Cancer Res Treat.  2023 Oct;55(4):1152-1170. 10.4143/crt.2023.493.

Final Report on Real-World Effectiveness of Sequential Afatinib and Osimertinib in EGFR-Positive Advanced Non–Small Cell Lung Cancer: Updated Analysis of the RESET Study

Affiliations
  • 1Department of Internal Medicine, Samsung Medical Center, Seoul, Korea
  • 2Department of Internal Medicine, Kosin University Gospel Hospital, Kosin University College of Medicine, Busan, Korea
  • 3Department of Internal Medicine, Asan Medical Center, University of Ulsan College of Medicine, Seoul, Korea
  • 4Department of Internal Medicine, Pusan National University Hospital, Pusan National University School of Medicine and Biomedical Research Institute, Busan, Korea
  • 5Division of Pulmonology, Allergy, and Critical Care Medicine, Department of Internal Medicine, Korea University Guro Hospital, Seoul, Korea
  • 6Department of Internal Medicine, Yonsei University Gangnam Severance Hospital, Seoul, Korea
  • 7Department of Internal Medicine, Konkuk University Medical Center, Seoul, Korea
  • 8Department of Internal Medicine, Seoul St. Mary's Hospital, College of Medicine, The Catholic University of Korea, Seoul, Korea
  • 9Department of Internal Medicine, Wonkwang University Hospital, Iksan, Korea
  • 10Department of Internal Medicine, Inha University Hospital, Incheon, Korea
  • 11Department of Internal Medicine, Chungnam National University Hospital, Daejeon, Korea
  • 12Department of Internal Medicine, Kyungpook National University School of Medicine, Daegu, Korea
  • 13Department of Internal Medicine, Yeouido St. Mary’s Hospital, College of Medicine, The Catholic University of Korea, Seoul, Korea
  • 14Department of Internal Medicine, Severance Hospital, Yonsei University College of Medicine, Seoul, Korea
  • 15Department of Internal Medicine, Hallym University Sacred Heart Hospital, Anyang, Korea
  • 16Department of Internal Medicine, Pusan National University Yangsan Hospital, Yangsan, Korea
  • 17Department of Internal Medicine, Chonnam National University Hwasun Hospital, Hwasun, Korea

Abstract

Purpose
This study aimed to report the final analysis of time-on-treatment (TOT) and overall survival (OS) in patients with advanced-stage epidermal growth factor receptor (EGFR)+ non–small cell lung cancer (NSCLC) who received sequential afatinib and osimertinib and to compare the outcomes with other second-line regimens (comparator group).
Materials and Methods
In this updated report, the existing medical records were reviewed and rechecked. TOT and OS were updated and analyzed according to clinical features using the Kaplan-Meier method and log-rank test. TOT and OS were compared with those of the comparator group, in which most patients received pemetrexed-based treatments. A multivariable Cox proportional hazard model was used to evaluate features that could affect survival outcomes.
Results
The median observation time was 31.0 months. The follow-up period was extended to 20 months.

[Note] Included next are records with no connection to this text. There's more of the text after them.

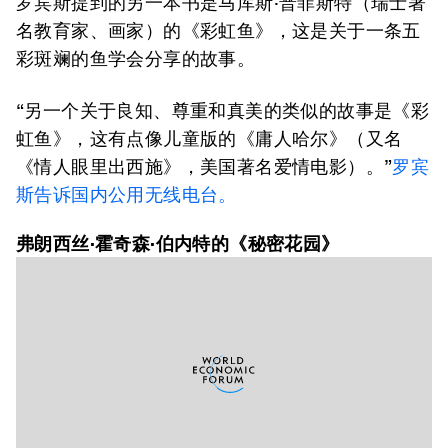
罗宾斯提到的另一本书是马库斯·普菲斯特（瑞士著
名教育家、画家）的《彩虹鱼》，这是关于一条五
彩斑斓的鱼学会分享的故事。
“另一个关于良知、尊重和真美的类似的故事是《彩
虹鱼》，这有点像儿童版的《庸人哈尔》（又名
《情人眼里出西施》，美国著名爱情电影）。”
罗宾
斯告诉国内公用无线电台。
弗朗西丝·霍奇森·伯内特的《秘密花园》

A total of 401 patients who received first-line afatinib were analyzed (166 with T790M+ and second-line osimertinib, and 235 with unproven T790M and other second-line agents). Median TOTs on afatinib and osimertinib were 15.0 months (95% confidence interval [CI], 14.0 to 16.1) and 11.9 months (95% CI, 8.9 to 14.6), respectively. The median OS in the osimertinib group was 54.3 months (95% CI, 46.7 to 61.9), much longer than that in the comparator group. In patients who received osimertinib, the OS was longest with Del19+ (median, 59.1; 95% CI, 48.7 to 69.5).
Conclusion
This is one of the largest real-world studies reporting the encouraging activity of sequential afatinib and osimertinib in Asian patients with EGFR+ NSCLC who acquired the T790M mutation, particularly Del19+.

Keyword

Afatinib; Osimertinib; Real-world effectiveness; Non-small-cell lung carcinoma; ErbB receptors

Figure

  • Fig. 1 Patient selection process. AJCC, American Joint Committee on Cancer; EGFR, epidermal growth factor receptor; NSCLC, non–small cell lung cancer.

  • Fig. 2 Overall survival between osimertinib and other treatments groups.

  • Fig. 3 Overall survival between osimertinib and pemetrexed-containing agents.

  • Fig. 4 Overall survival comparing osimertinib, pemetrexed-platinum doublet, and pemetrexed monotherapy.